History

Great Britain
- Name: HMS Rye
- Ordered: 11 May 1727
- Builder: Royal Dockyard, Chatham
- Launched: 6 October 1727
- Commissioned: November 1727
- Fate: Broken up at Sheerness, December 1735

General characteristics
- Type: 20-gun Sixth Rate
- Tons burthen: 371+45⁄94 bm
- Length: 106 ft 0 in (32.3 m) gundeck; 87 ft 9 in (26.7 m) keel for tonnage;
- Beam: 28 ft 4 in (8.6 m) for tonnage
- Depth of hold: 9 ft 2 in (2.8 m)
- Sail plan: ship-rigged
- Armament: 20 × 6-pdr 19 cwt guns on wooden trucks (UD)

= HMS Rye (1727) =

HMS Rye was a member of the 1719 Establishment Group of 20-gun sixth rates. After commissioning she spent her career in Home waters on trade protection duties. She was broken up in 1735.

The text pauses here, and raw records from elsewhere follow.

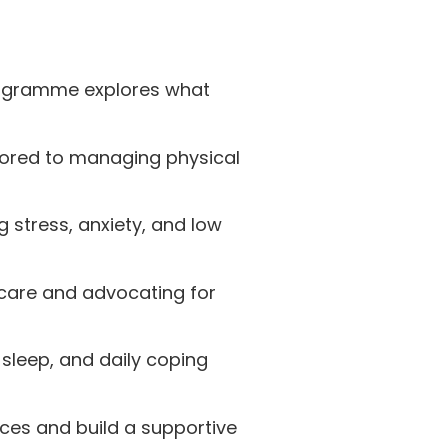
rogramme explores what
ilored to managing physical
g stress, anxiety, and low
care and advocating for
sleep, and daily coping
ces and build a supportive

Rye was the second named vessel since it was used for a 32-gun fifth ratelaunched at Sheerness in 1696, rebuilt in 1717 as a 24-gun sixth rateused as a breakwater from 1727 and broken in December 1727.

==Construction==
She was ordered on 11 May 1727 from Chatham Dockyard to be built under the guidance of Benjamin Rosewell, Master Shipwright of Chatham. She was launched on 6 October 1727. She was completed on 7 February 1728 at a cost of 4,724.16.6d. She was surveyed on 13 November 1724.

==Commissioned service==
She was commissioned in November 1727 under the command of Captain John Edwards, RN for service in Home Waters then on to Jamaica in 1731. With the death of Captain Edwards on 28 August 1731, Captain William Swale, RN took over becoming the Flagship of Rear-Admiral Charles Stewart. Her hull was sheathed with Doctor Hardisway's composition ('graved black') at Sheerness in November 1732.

==Disposition==
HMS Rye was broken up at Sheerness in December 1735.